A lot of misleading information is being spread about Social Security by people who should know better.  Here is what is important to remember.

  • Social Security is not broke.  The Social Security trust fund has been building up a surplus, in the form of Treasury bonds, since the 1980s.  There is enough in the fund to pay full benefits for decades, and a small increase in payroll taxes could maintain full benefits for as long as it is possible to foresee.
  • Although the fund is no longer taking in as much in taxes as it pays out in benefits, it is still in the black because of accumulated interest on these bonds.  These “government IOUs” are regarded as the world’s most secure investment by foreign investors.
  • Medicare, with all its problems, provides medical care with greater efficiency and less overhead than any profit-seeking corporate health insurance plan.

There is no reason – none – to offer cuts in Social Security and Medicare as a bargaining chip to make millionaires and billionaires give up their tax breaks.   There is no conflict of interest between generations.   It is as much in the interest of the younger generation to have a secure minimum income when they grow old to work as it is for us 70-somethings.

Click on What the 2011 Trustees Report Shows About Social Security for analysis by the Center for Budget and Public Priorities.

Click on Not Even Corp Mgmt Believe Their Own Equity Return Assumptions for reasons why corporate retirees shouldn’t count on their pensions.

Wedge issues and generation gaps

May 24, 2011

I’m 74 years old.  I’m a member of the most fortunate generation in American history so far.  Like almost everyone in my generation who was willing and able to work, I held reasonably secure jobs at reasonably good wages.  Between my discharge from the Army and my retirement, I had only two employers.  Now I enjoy a secure retirement, based on Social Security, a company pension and my own savings and investments.

Few people under age 55 enjoy are so fortunate.  They have typically experienced layoffs, downsizings, flat wages (in inflation-adjusted terms) and diminishing pension and health benefits.  During the late 1980s and the 1990s, when I reported on business for the Rochester (NY) Democrat and Chronicle, some companies in Rochester negotiated two-tier wage contracts, under which existing wages and benefits would be maintained for the existing union members, but newly hired workers would get less.  The assumption was that people will fight to keep what they have, but accept being denied what they never knew.

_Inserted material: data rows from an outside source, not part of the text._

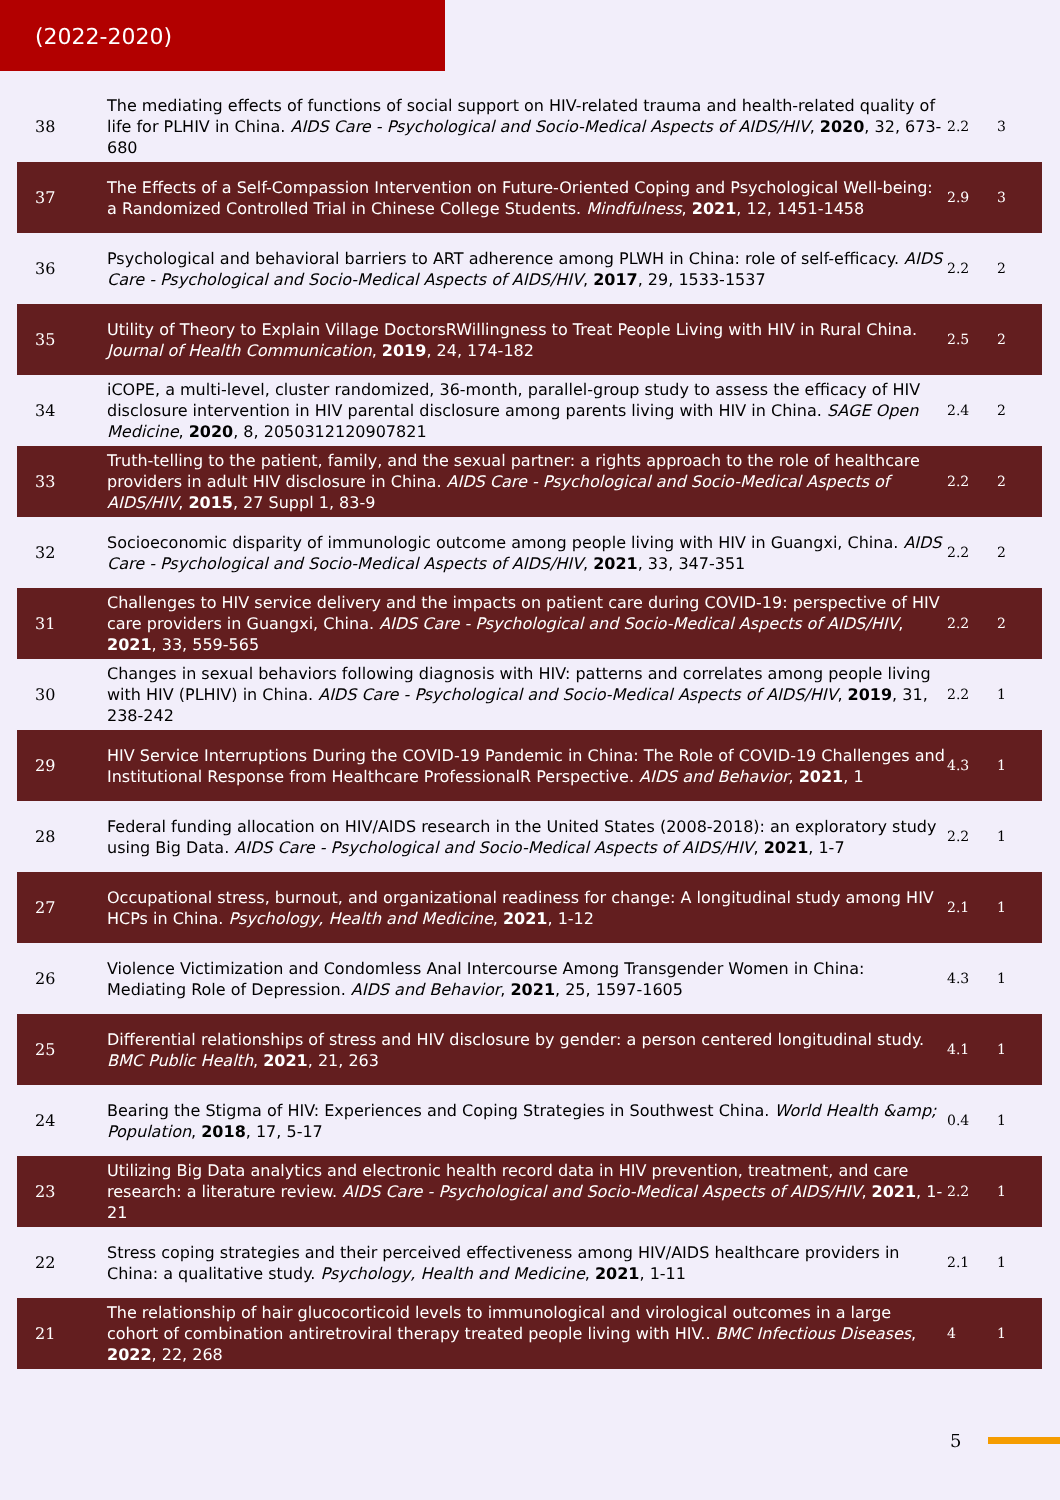(2022-2020)
| 38 | The mediating effects of functions of social support on HIV-related trauma and health-related quality of life for PLHIV in China. AIDS Care - Psychological and Socio-Medical Aspects of AIDS/HIV , 2020 , 32, 673-680 | 2.2 | 3 |
| 37 | The Effects of a Self-Compassion Intervention on Future-Oriented Coping and Psychological Well-being: a Randomized Controlled Trial in Chinese College Students. Mindfulness , 2021 , 12, 1451-1458 | 2.9 | 3 |
| 36 | Psychological and behavioral barriers to ART adherence among PLWH in China: role of self-efficacy. AIDS Care - Psychological and Socio-Medical Aspects of AIDS/HIV , 2017 , 29, 1533-1537 | 2.2 | 2 |
| 35 | Utility of Theory to Explain Village DoctorsRWillingness to Treat People Living with HIV in Rural China. Journal of Health Communication , 2019 , 24, 174-182 | 2.5 | 2 |
| 34 | iCOPE, a multi-level, cluster randomized, 36-month, parallel-group study to assess the efficacy of HIV disclosure intervention in HIV parental disclosure among parents living with HIV in China. SAGE Open Medicine , 2020 , 8, 2050312120907821 | 2.4 | 2 |
| 33 | Truth-telling to the patient, family, and the sexual partner: a rights approach to the role of healthcare providers in adult HIV disclosure in China. AIDS Care - Psychological and Socio-Medical Aspects of AIDS/HIV , 2015 , 27 Suppl 1, 83-9 | 2.2 | 2 |
| 32 | Socioeconomic disparity of immunologic outcome among people living with HIV in Guangxi, China. AIDS Care - Psychological and Socio-Medical Aspects of AIDS/HIV , 2021 , 33, 347-351 | 2.2 | 2 |
| 31 | Challenges to HIV service delivery and the impacts on patient care during COVID-19: perspective of HIV care providers in Guangxi, China. AIDS Care - Psychological and Socio-Medical Aspects of AIDS/HIV , 2021 , 33, 559-565 | 2.2 | 2 |
| 30 | Changes in sexual behaviors following diagnosis with HIV: patterns and correlates among people living with HIV (PLHIV) in China. AIDS Care - Psychological and Socio-Medical Aspects of AIDS/HIV , 2019 , 31, 238-242 | 2.2 | 1 |
| 29 | HIV Service Interruptions During the COVID-19 Pandemic in China: The Role of COVID-19 Challenges and Institutional Response from Healthcare ProfessionalR Perspective. AIDS and Behavior , 2021 , 1 | 4.3 | 1 |
| 28 | Federal funding allocation on HIV/AIDS research in the United States (2008-2018): an exploratory study using Big Data. AIDS Care - Psychological and Socio-Medical Aspects of AIDS/HIV , 2021 , 1-7 | 2.2 | 1 |
| 27 | Occupational stress, burnout, and organizational readiness for change: A longitudinal study among HIV HCPs in China. Psychology, Health and Medicine , 2021 , 1-12 | 2.1 | 1 |
| 26 | Violence Victimization and Condomless Anal Intercourse Among Transgender Women in China: Mediating Role of Depression. AIDS and Behavior , 2021 , 25, 1597-1605 | 4.3 | 1 |
| 25 | Differential relationships of stress and HIV disclosure by gender: a person centered longitudinal study. BMC Public Health , 2021 , 21, 263 | 4.1 | 1 |
| 24 | Bearing the Stigma of HIV: Experiences and Coping Strategies in Southwest China. World Health &amp; Population , 2018 , 17, 5-17 | 0.4 | 1 |
| 23 | Utilizing Big Data analytics and electronic health record data in HIV prevention, treatment, and care research: a literature review. AIDS Care - Psychological and Socio-Medical Aspects of AIDS/HIV , 2021 , 1-21 | 2.2 | 1 |
| 22 | Stress coping strategies and their perceived effectiveness among HIV/AIDS healthcare providers in China: a qualitative study. Psychology, Health and Medicine , 2021 , 1-11 | 2.1 | 1 |
| 21 | The relationship of hair glucocorticoid levels to immunological and virological outcomes in a large cohort of combination antiretroviral therapy treated people living with HIV.. BMC Infectious Diseases , 2022 , 22, 268 | 4 | 1 |
5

Labor unions are based – or should be based – on the principle of equal pay for equal work, and the principle that an injury to one is an injury to all.  Besides being morally wrong, two-tier contracts are short-sighted.  The newly-hired second-class workers will direct their justified resentment not at the company, but at the union leaders and members who sold them out.  If sacrifice is necessary to preserve jobs, it should be shared by everyone, including management.

Now Paul Ryan, Alan Simpson and others propose a two-tier retirement system.  People of my generation would get to keep our Social Security and Medicare at current levels, but the new retirees would have to retire later and receive fewer benefits.  We current retirees would be foolish to fall for this.  The wrath of the generation behind us would fall not on those privatized Social Security and voucherized Medicare, but those of us who still enjoy retirement security.  I don’t believe that the proposed cutbacks are necessary, but, if they are, they should be shared equally by all.

You already see this in the split between union and non-union workers.  Some non-union workers, seeing the better wages and job security that union members get, do not conclude that they should have unions of their own.  Rather they think of the union members are enjoying special privileges that should be taken away.